M. Emmanuel Hamel rappelle à l'intention de M. le ministre délégué auprès du garde des sceaux, ministre de la justice, sa demande au procureur de la République de Toulouse le 25 janvier d'ouvrir une requête à la suite d'un appel à la désertion et au sabotage de la machine de guerre française lancé par un citoyen français, écrivain. Il lui rappelle sa déclaration que de tels propos tombent sous le coup de la loi qui réprime la provocation des militaires à la désobéissance et, d'autre part, son affirmation que cette saisie de la justice a été décidée conformément à la décision du Gouvernement.
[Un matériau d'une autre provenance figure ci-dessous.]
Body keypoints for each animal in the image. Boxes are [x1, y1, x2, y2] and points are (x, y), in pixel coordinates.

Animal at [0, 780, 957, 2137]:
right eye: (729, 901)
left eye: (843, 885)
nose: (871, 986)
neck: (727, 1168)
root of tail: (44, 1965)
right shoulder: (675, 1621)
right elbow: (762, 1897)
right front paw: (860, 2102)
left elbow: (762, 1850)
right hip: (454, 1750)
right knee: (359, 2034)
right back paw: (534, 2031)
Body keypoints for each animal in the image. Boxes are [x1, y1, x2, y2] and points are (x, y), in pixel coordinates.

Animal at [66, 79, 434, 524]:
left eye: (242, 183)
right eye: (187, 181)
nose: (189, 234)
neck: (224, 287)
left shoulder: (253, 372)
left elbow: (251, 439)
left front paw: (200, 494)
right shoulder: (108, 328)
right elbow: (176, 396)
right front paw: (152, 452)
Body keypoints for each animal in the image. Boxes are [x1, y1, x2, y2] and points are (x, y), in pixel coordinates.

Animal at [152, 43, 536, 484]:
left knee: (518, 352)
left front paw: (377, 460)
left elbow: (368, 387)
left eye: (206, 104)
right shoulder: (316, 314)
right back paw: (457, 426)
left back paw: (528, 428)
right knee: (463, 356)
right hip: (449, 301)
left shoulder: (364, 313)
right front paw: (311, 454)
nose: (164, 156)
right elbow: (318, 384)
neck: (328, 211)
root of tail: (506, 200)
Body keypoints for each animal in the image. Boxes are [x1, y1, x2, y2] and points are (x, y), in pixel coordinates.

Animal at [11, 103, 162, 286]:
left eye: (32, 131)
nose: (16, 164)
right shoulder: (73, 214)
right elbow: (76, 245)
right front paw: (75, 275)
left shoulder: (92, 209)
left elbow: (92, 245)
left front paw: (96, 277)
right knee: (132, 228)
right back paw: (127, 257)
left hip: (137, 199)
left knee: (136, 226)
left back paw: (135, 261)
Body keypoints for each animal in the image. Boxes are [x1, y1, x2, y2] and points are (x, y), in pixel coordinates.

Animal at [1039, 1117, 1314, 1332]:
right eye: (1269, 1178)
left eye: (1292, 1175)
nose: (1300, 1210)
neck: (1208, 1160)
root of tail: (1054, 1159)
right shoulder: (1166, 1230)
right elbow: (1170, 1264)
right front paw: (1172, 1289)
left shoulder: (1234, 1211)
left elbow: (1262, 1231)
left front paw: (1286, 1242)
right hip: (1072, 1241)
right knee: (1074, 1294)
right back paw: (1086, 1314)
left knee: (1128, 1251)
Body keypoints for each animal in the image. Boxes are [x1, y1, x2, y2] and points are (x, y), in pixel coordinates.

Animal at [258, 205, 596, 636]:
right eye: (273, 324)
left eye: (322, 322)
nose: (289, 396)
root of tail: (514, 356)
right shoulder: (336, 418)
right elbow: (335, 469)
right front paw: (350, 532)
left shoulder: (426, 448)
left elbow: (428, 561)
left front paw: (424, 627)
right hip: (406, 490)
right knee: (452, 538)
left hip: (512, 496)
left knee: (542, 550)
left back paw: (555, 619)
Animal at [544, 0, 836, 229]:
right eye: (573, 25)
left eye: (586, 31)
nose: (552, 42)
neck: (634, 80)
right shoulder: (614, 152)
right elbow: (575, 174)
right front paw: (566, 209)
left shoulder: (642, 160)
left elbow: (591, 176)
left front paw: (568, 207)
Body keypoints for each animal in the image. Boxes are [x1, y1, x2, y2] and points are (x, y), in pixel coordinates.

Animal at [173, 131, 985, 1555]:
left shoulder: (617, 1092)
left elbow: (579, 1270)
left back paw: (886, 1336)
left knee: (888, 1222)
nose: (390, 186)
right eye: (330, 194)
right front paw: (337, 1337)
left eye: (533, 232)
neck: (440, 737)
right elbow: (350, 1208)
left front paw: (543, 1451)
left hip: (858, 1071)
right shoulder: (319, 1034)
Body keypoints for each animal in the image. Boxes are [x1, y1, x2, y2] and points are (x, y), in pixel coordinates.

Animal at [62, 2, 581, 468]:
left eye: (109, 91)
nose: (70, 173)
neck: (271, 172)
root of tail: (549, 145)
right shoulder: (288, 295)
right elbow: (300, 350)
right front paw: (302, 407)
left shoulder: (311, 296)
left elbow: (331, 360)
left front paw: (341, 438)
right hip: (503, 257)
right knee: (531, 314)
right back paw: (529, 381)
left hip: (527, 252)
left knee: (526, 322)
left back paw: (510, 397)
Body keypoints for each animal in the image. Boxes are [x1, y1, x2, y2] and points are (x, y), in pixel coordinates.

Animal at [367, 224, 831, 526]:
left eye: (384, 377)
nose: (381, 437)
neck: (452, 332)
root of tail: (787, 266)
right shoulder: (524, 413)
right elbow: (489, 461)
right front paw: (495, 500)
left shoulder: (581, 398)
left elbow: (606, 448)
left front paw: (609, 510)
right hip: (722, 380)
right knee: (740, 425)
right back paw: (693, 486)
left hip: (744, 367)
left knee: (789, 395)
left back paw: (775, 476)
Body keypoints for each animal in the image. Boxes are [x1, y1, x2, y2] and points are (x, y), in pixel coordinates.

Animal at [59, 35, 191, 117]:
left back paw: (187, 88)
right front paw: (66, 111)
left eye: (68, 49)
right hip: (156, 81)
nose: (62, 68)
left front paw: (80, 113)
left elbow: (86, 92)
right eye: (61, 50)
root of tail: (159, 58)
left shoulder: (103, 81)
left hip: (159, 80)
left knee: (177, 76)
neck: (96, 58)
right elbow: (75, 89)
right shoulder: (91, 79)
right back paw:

Il lui demande quelle est la suite de cette enquête sur cet appel provocatoire qui ne peut que susciter la réprobation indignée des Français, selon les termes mêmes du porte-parole du Gouvernement.

Transmise au ministère : Justice



Réponse du ministère : Justice

publiée dans le JO Sénat du 11/04/1991 - page 772

Réponse. - Le garde des sceaux rappelle à l'auteur de la question écrite qu'à la suite des propos tenus par M. Gilles Perrault le 24 janvier 1991, il avait aussitôt demandé au procureur général près la cour d'appel de Toulouse de faire procéder à une enquête du chef de provocation de militaires à la désobéissance, sur le fondement de l'article 25 de la loi du 29 juillet 1881, et notamment à l'audition de M. Perrault. Cette enquête est actuellement toujours en cours et le respect de la règle du secret de l'enquête et de l'instruction interdit d'en divulguer le déroulement.